Christianity 201

December 26, 2018

Did the Birth of Christ Commence a New Dispensation?

For today’s thoughts, we’re turning to two different articles at a site we’ve visited before, The Christian Courier. Click the individual titles to read each in full. Both articles are by Wayne Jackson.

What is the difference between Bible dispensations and the doctrine of dispensationalism?

What Is a Bible Dispensation?

The Greek word oikonomia is rendered “dispensation” several times in the New Testament (see 1 Cor. 9:17; Eph. 1:10; 3:2, 9; Col. 1:25).

Sometimes the word suggests the idea of managing a household and is rendered as “stewardship” (Lk. 16:2, 3, 4; 1 Cor. 9:17). On other occasions, the word implies a plan that has been arranged (Eph. 1:10; 3:9). The term may suggest appropriate training in divine instruction (1 Tim. 1:4).

In popular usage, the word dispensation often refers to a period of time. In Bible parlance, it frequently refers to the major epochs of time in which God has operated in implementing the plan of redemption.

The Patriarchal Dispensation

The Patriarchal Dispensation extended from the creation to the commencement of the Mosaic period, at which point God selected the Hebrews as a special people through whom he would send the Christ (Gen. 12:1ff; Dt. 7:6).

In the patriarchal age, God spoke to man through select prophets. Worship was administered by the fathers of each family (cf. Job 1).

The Mosaic Dispensation

The Mosaic Dispensation began at Sinai, when Jehovah gave the law of Moses to the Hebrews. By doing so, he separated them from the other nations of the world as his own special people. They would be a redemptive tool preliminary to the sending of his Son (Gal. 3:24-25; 4:4).

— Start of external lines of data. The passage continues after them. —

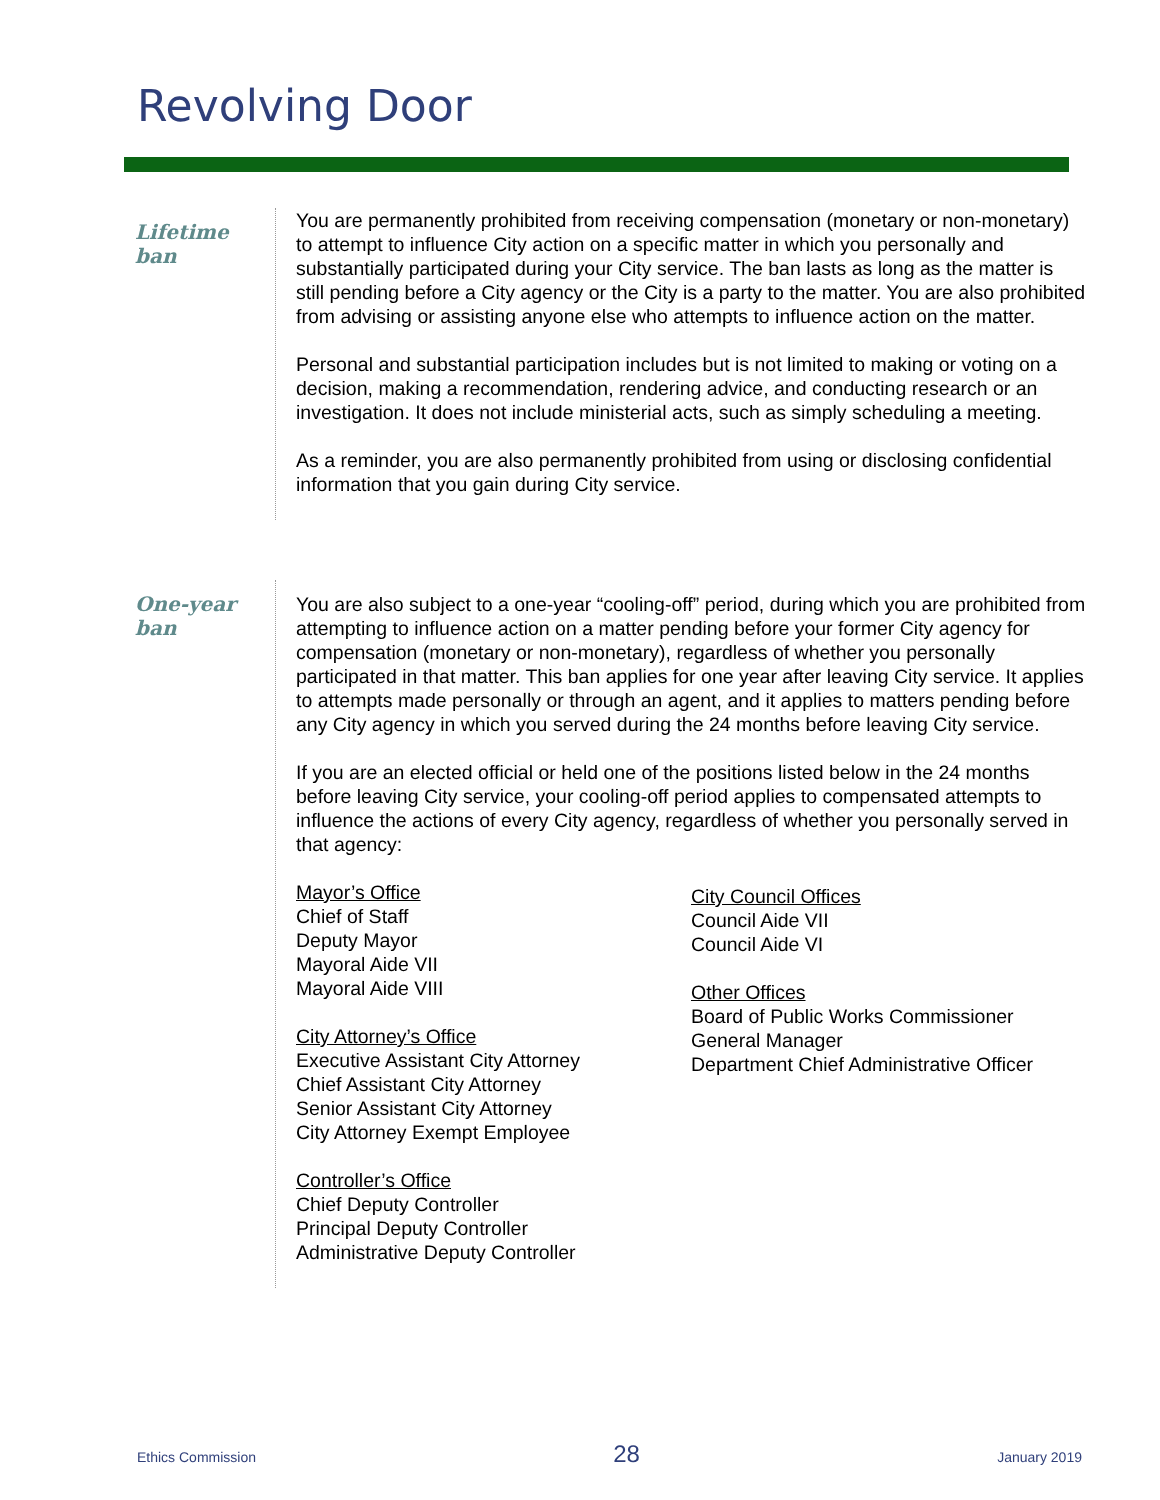Revolving Door
Lifetime
ban
You are permanently prohibited from receiving compensation (monetary or non-monetary) to attempt to influence City action on a specific matter in which you personally and substantially participated during your City service. The ban lasts as long as the matter is still pending before a City agency or the City is a party to the matter. You are also prohibited from advising or assisting anyone else who attempts to influence action on the matter.
Personal and substantial participation includes but is not limited to making or voting on a decision, making a recommendation, rendering advice, and conducting research or an investigation. It does not include ministerial acts, such as simply scheduling a meeting.
As a reminder, you are also permanently prohibited from using or disclosing confidential information that you gain during City service.
One-year
ban
You are also subject to a one-year “cooling-off” period, during which you are prohibited from attempting to influence action on a matter pending before your former City agency for compensation (monetary or non-monetary), regardless of whether you personally participated in that matter. This ban applies for one year after leaving City service. It applies to attempts made personally or through an agent, and it applies to matters pending before any City agency in which you served during the 24 months before leaving City service.
If you are an elected official or held one of the positions listed below in the 24 months before leaving City service, your cooling-off period applies to compensated attempts to influence the actions of every City agency, regardless of whether you personally served in that agency:
Mayor’s Office
Chief of Staff
Deputy Mayor
Mayoral Aide VII
Mayoral Aide VIII
City Attorney’s Office
Executive Assistant City Attorney
Chief Assistant City Attorney
Senior Assistant City Attorney
City Attorney Exempt Employee
Controller’s Office
Chief Deputy Controller
Principal Deputy Controller
Administrative Deputy Controller
City Council Offices
Council Aide VII
Council Aide VI
Other Offices
Board of Public Works Commissioner
General Manager
Department Chief Administrative Officer
Ethics Commission 28 January 2019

Only Israel was under this code. The balance of humanity remained under the patriarchal system. The Mosaic religion was terminated at the cross (Col. 2:14ff). It ended in a political sense with the destruction of Jerusalem in A.D. 70.

The Christian Dispensation

The Christian Dispensation began on the day of Pentecost and will be terminated at the return of Christ (Isa. 2:2-4; Dan. 2:44; Joel 2:28-30; 1 Cor. 15:24-26). At that point, the eternal order of all things will be set.

Note that the author asserts that The Christian Dispensation is beginning at Pentecost, not at Christ’s Birth.

at this point the article continues to address the issue in its title, concerning the doctrine of Dispensationalism. Since that’s not part of our discussion today, let’s look at the second article.

Are the Gospels a Part of the New Testament?

“The law and the prophets were until John …”

The New Testament is perfectly clear in its teaching that, commencing with the ministry of John the Immerser, a new era of instruction was being progressively implemented by divine authority. This time frame constituted a transitional period. During these days, certain instructions pertaining to the coming kingdom of Christ were taught by the Lord and his apostles. Of course, the formalities of the Mosaic regime were still in force technically, and would remain so until the Law was finally “nailed to the cross” (Col. 2:14; cf. Eph. 2:14-15).

For example, Jesus declared: “The law and the prophets were until John: from that time the gospel of the kingdom of God is preached, and every man enters violently into it” (Lk. 16:16)…

The New Birth: Old Testament or New Testament?

To contend that the teaching within the Gospel accounts is not applicable to those of the Christian age would reflect a manifest absurdity. Christ taught, for example, that men must satisfy the conditions of the “born again” operation in order to enter the kingdom (Jn. 3:3-5).

That this process had an after-Pentecost application is obvious from the following facts. The Lord’s kingdom did not arrive until Pentecost (Mk. 9:1; Acts 1:8; 2:4), and the saints of the post-Mosaic period throughout the Middle East had undergone this “birth” procedure in obtaining their salvation (cf. 1 Pet. 1:1-2).

Hence, the “new birth” procedure taught by Christ in the “Gospels” had a post-Gospels application.

“Tell it to the church”

Then consider the following admonition from the Son of God.

“And if your brother sins against you, go, show him his fault between you and him alone: if he hears you, you have gained your brother. But if he hears you not, take with you one or two more, that at the mouth of two witnesses or three every word may be established. And if he refuses to hear them, tell it to the church: and if he refuses to hear the church also, let him be unto you as the Gentile and the publican (emphasis added).”

Here is a context that can have no application until the day of Pentecost and the establishment of the church. This fact alone destroys the baseless assertion that nothing in the Gospel narratives is applicable after the advent of the Christian age (unless repeated in Acts through Revelation)…

Again note the terms “progressive” and “transitional.” With the birth of Christ, something new is stirring, but it has yet to be revealed until Jesus begins his earthly ministry, and it comes to fruition at Pentecost, the birth of the Church.